27th Aug 2010, by Mary, filed in CSA, Home Cooking, Recipe
Comments Off on Plenty… and then some

I just started reading “Plenty”, by Alisa Smith and J. B. MacKinnon. I’ve been wanting to read it for awhile now (it’s been out three years), but just didn’t get around to it.

Then, last week, out of the blue, I got email from Bookmooch telling me a copy was available, and, wonder of all wonders, I actually got to it before anyone else did. Interspersed between the first and second chapters (“March” and “April”) is a recipe for what I think is a really lovely-sounding appetizer, or amuse-bouche, as they put it, involving disks of steamed beet topped with little potato-blue cheese croquettes and a sauce made of applesauce stirred into melted butter. It was the way the recipe ends, however, that really caught me—“Serve in the center of a very large plate, alone and a little heartbreaking.” Hm. Now, I suppose you have to take into account the fact that at this early point in the narrative, Smith and MacKinnon are starting to despair that they’ll be living on little other than potatoes for an entire year if they want to carry through with their “100-mile diet” experiment.

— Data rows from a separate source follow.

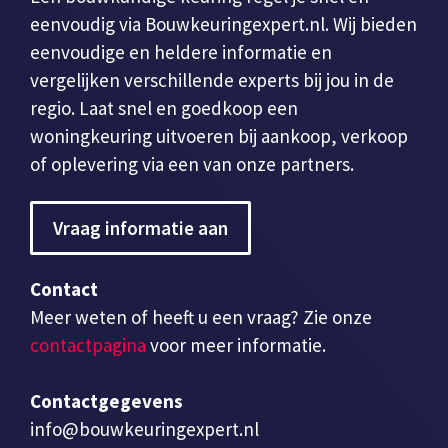
eenvoudig via Bouwkeuringexpert.nl. Wij bieden
eenvoudige en heldere informatie en
vergelijken verschillende experts bij jou in de
regio. Laat snel en goedkoop een
woningkeuring uitvoeren bij aankoop, verkoop
of oplevering via een van onze partners.
Vraag informatie aan
Contact
Meer weten of heeft u een vraag? Zie onze
contactpagina
voor meer informatie.
Contactgegevens
info@bouwkeuringexpert.nl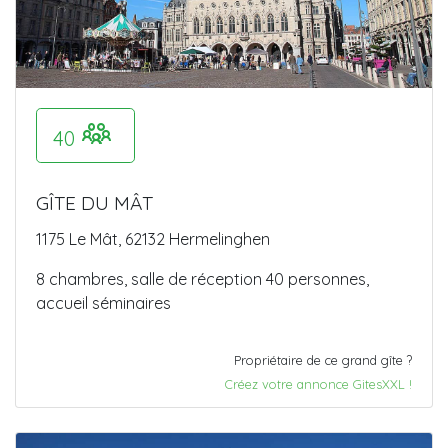
40
GÎTE DU MÂT
1175 Le Mât, 62132 Hermelinghen
8 chambres, salle de réception 40 personnes,
accueil séminaires
Propriétaire de ce grand gîte ?
Créez votre annonce GitesXXL !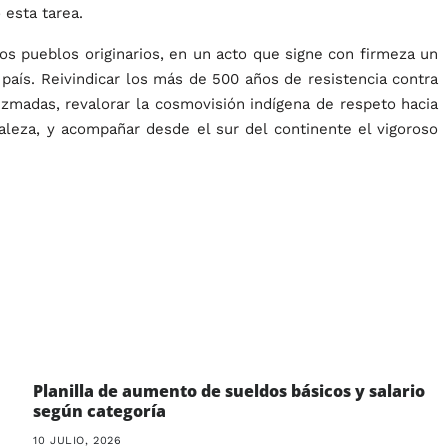
 esta tarea.
s pueblos originarios, en un acto que signe con firmeza un
país. Reivindicar los más de 500 años de resistencia contra
iezmadas, revalorar la cosmovisión indígena de respeto hacia
aleza, y acompañar desde el sur del continente el vigoroso
Planilla de aumento de sueldos básicos y salario
según categoría
10 JULIO, 2026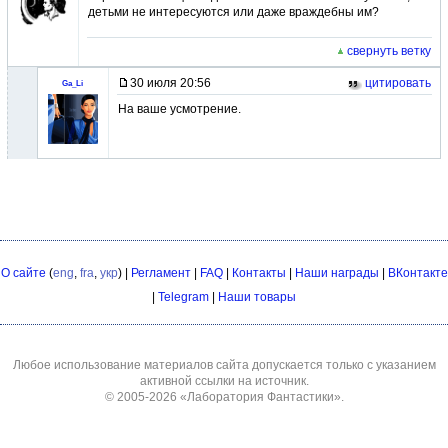
детьми не интересуются или даже враждебны им?
свернуть ветку
30 июля 20:56
цитировать
Ga_Li
На ваше усмотрение.
О сайте
(
eng
,
fra
,
укр
) |
Регламент
|
FAQ
|
Контакты
|
Наши награды
|
ВКонтакте
|
Telegram
|
Наши товары
Любое использование материалов сайта допускается только с указанием
активной ссылки на источник.
© 2005-2026
«Лаборатория Фантастики»
.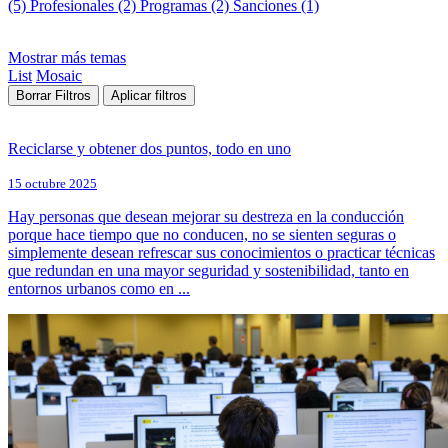
(5)
Profesionales (2)
Programas (2)
Sanciones (1)
Mostrar más temas
List
Mosaic
Borrar Filtros
Aplicar filtros
Reciclarse y obtener dos puntos, todo en uno
15 octubre 2025
Hay personas que desean mejorar su destreza en la conducción
porque hace tiempo que no conducen, no se sienten seguras o
simplemente desean refrescar sus conocimientos o practicar técnicas
que redundan en una mayor seguridad y sostenibilidad, tanto en
entornos urbanos como en ...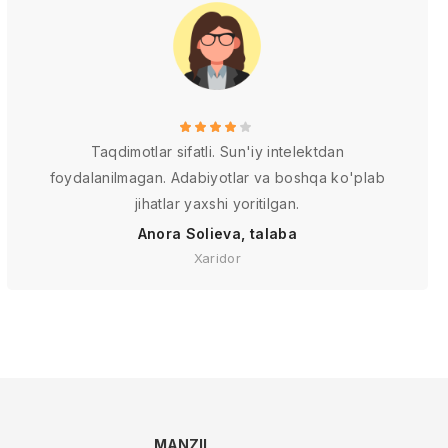
Taqdimotlar sifatli. Sun'iy intelektdan
foydalanilmagan. Adabiyotlar va boshqa ko'plab
jihatlar yaxshi yoritilgan.
Anora Solieva, talaba
Xaridor
MANZIL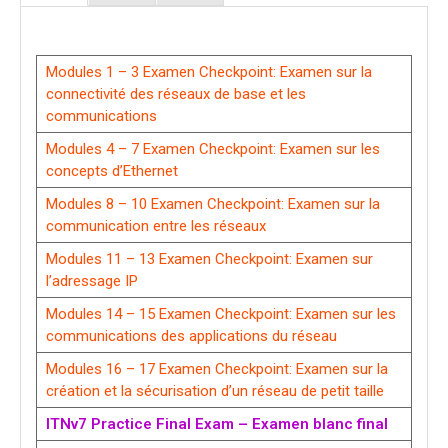
Modules 1 – 3 Examen Checkpoint: Examen sur la
connectivité des réseaux de base et les
communications
Modules 4 – 7 Examen Checkpoint: Examen sur les
concepts d’Ethernet
Modules 8 – 10 Examen Checkpoint: Examen sur la
communication entre les réseaux
Modules 11 – 13 Examen Checkpoint: Examen sur
l’adressage IP
Modules 14 – 15 Examen Checkpoint: Examen sur les
communications des applications du réseau
Modules 16 – 17 Examen Checkpoint: Examen sur la
création et la sécurisation d’un réseau de petit taille
ITNv7 Practice Final Exam – Examen blanc final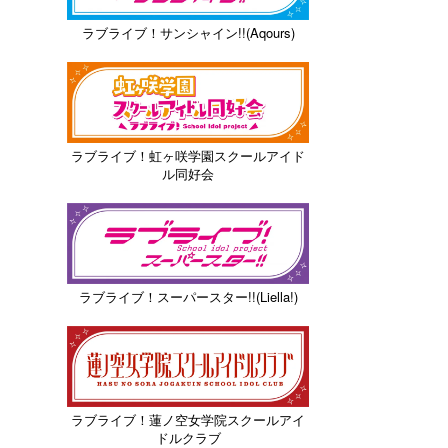
ラブライブ！サンシャイン!!(Aqours)
ラブライブ！虹ヶ咲学園スクールアイド
ル同好会
ラブライブ！スーパースター!!(Liella!)
ラブライブ！蓮ノ空女学院スクールアイ
ドルクラブ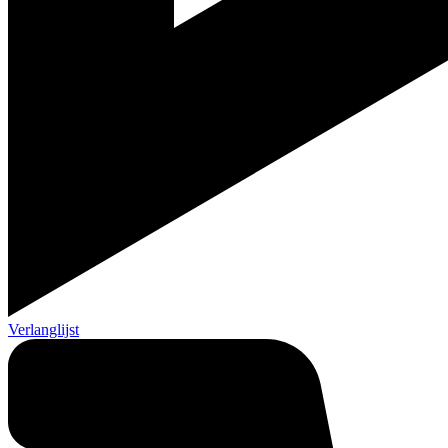
Verlanglijst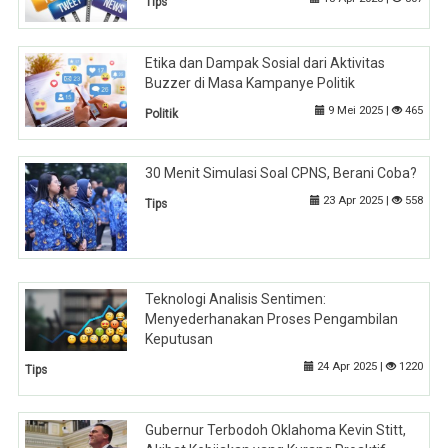
Tips
Etika dan Dampak Sosial dari Aktivitas
Buzzer di Masa Kampanye Politik
9 Mei 2025 |
465
Politik
30 Menit Simulasi Soal CPNS, Berani Coba?
23 Apr 2025 |
558
Tips
Teknologi Analisis Sentimen:
Menyederhanakan Proses Pengambilan
Keputusan
24 Apr 2025 |
1220
Tips
Gubernur Terbodoh Oklahoma Kevin Stitt,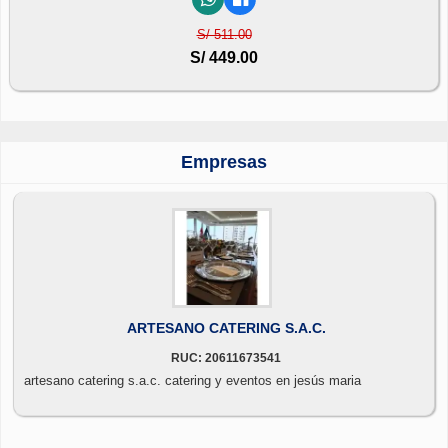
S/ 511.00
S/ 449.00
Empresas
ARTESANO CATERING S.A.C.
RUC: 20611673541
artesano catering s.a.c. catering y eventos en jesús maria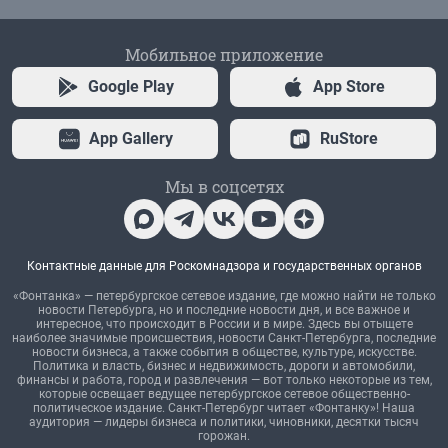
Мобильное приложение
Google Play
App Store
App Gallery
RuStore
Мы в соцсетях
Контактные данные для Роскомнадзора и государственных органов
«Фонтанка» — петербургское сетевое издание, где можно найти не только
новости Петербурга, но и последние новости дня, и все важное и
интересное, что происходит в России и в мире. Здесь вы отыщете
наиболее значимые происшествия, новости Санкт-Петербурга, последние
новости бизнеса, а также события в обществе, культуре, искусстве.
Политика и власть, бизнес и недвижимость, дороги и автомобили,
финансы и работа, город и развлечения — вот только некоторые из тем,
которые освещает ведущее петербургское сетевое общественно-
политическое издание. Санкт-Петербург читает «Фонтанку»! Наша
аудитория — лидеры бизнеса и политики, чиновники, десятки тысяч
горожан.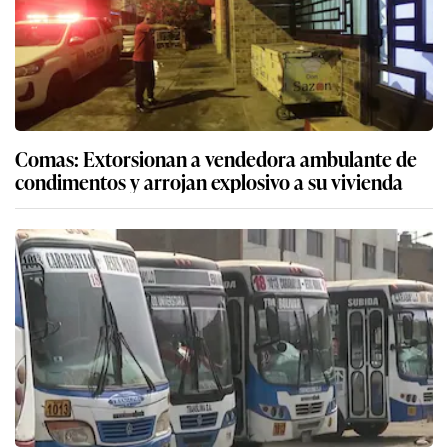
Comas: Extorsionan a vendedora ambulante de
condimentos y arrojan explosivo a su vivienda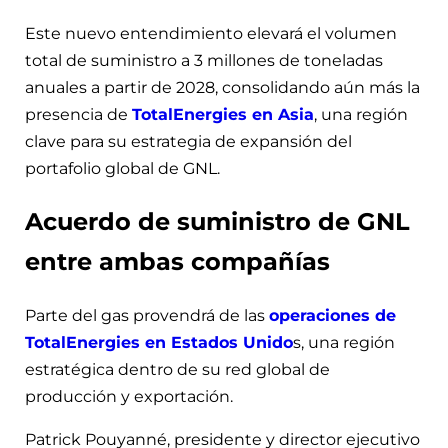
Este nuevo entendimiento elevará el volumen
total de suministro a 3 millones de toneladas
anuales a partir de 2028, consolidando aún más la
presencia de
TotalEnergies en Asia
, una región
clave para su estrategia de expansión del
portafolio global de GNL.
Acuerdo de suministro de GNL
entre ambas compañías
Parte del gas provendrá de las
operaciones de
TotalEnergies en Estados Unido
s, una región
estratégica dentro de su red global de
producción y exportación.
Patrick Pouyanné, presidente y director ejecutivo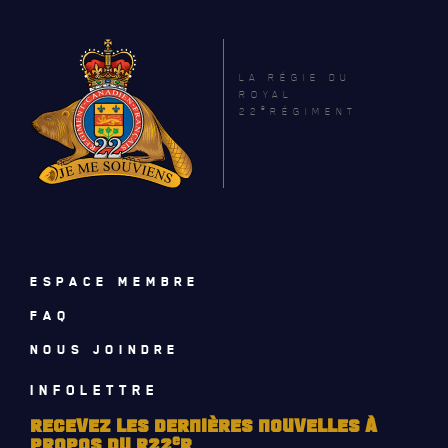
LA RÉGIE DU
ROYAL
e
22
RÉGIMENT
ESPACE MEMBRE
ACTUALITÉS
FAQ
NOUS JOINDRE
CALENDRIER
INFOLETTRE
NOUVELLES
RECEVEZ LES DERNIÈRES NOUVELLES À
AVIS DE DÉCÈS
e
PROPOS DU R22
R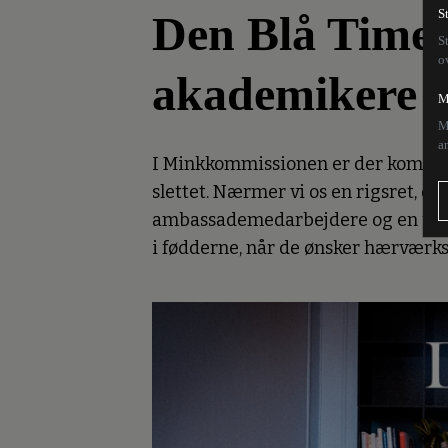
Den Blå Time:
S
S
o
akademikere o
M
M
a
I Minkkommissionen er der kommet k
slettet. Nærmer vi os en rigsret, ell
ambassademedarbejdere og en under
i fødderne, når de ønsker hærværks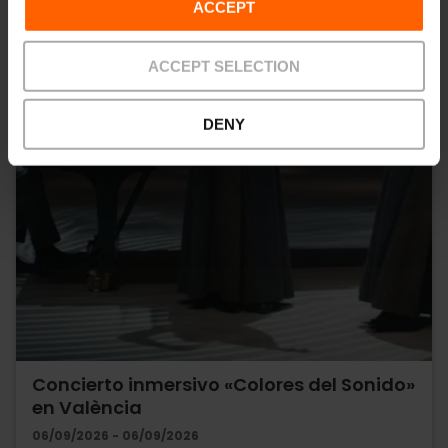
ACCEPT
ACCEPT SELECTION
DENY
Concierto inmersivo «Colores del Sonido»
en València
06/09/2026 - 06/09/2026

All a matter of perspective, I guess.

I kind of know how they feel. Not that I’m attempting anything like a 100-mile diet—just the CSA. But I swear, if I see another cabbage, or cucumber, or even an ear of corn I might very well start screaming. I wouldn’t mind so much if I had a chest freezer (or anywhere to put one), or even just a basement (see previous), but at this point, I’ve got more than half a freezer full of quart baggies of miscellaneous veggies, plus three quart jars of fridge pickles and a largish container of oven-dried tomatoes. Oven-dried tomatoAnd of course we’ve been eating veggies all the time as well. I felt a little like an ingrate last week when I had to turn down the offer of a second head of iceberg lettuce (ick, iceberg—I didn’t even really want the first one), explaining that I just didn’t have enough room in my fridge. The response sounded tired and exasperated: “Well, it’s feast or famine.” I get it, I really do, and I appreciate these folks’ generosity, but I did only sign up for half a bushel every week, and with good reason—there’s only the two of us to eat all this stuff. Lately, though, I’ve been getting more like a full bushel, and the veggies are kind of taking over my life, like something out of a cheap-ass sci-fi/horror movie. Obviously, I would have made a lousy farm-wife—I can just hear my maternal grandmother tsk-ing at me from the great beyond. I never met her, but I hear tell she never failed to stock her cellar to bursting with all manner of pickled and canned fruits and veggies.

I am trying, though—taking baby steps. Who knows, maybe I’ll get up the nerve (and somehow find the time) to try the real deal—real pickling. Lord knows I’ve got enough cukes.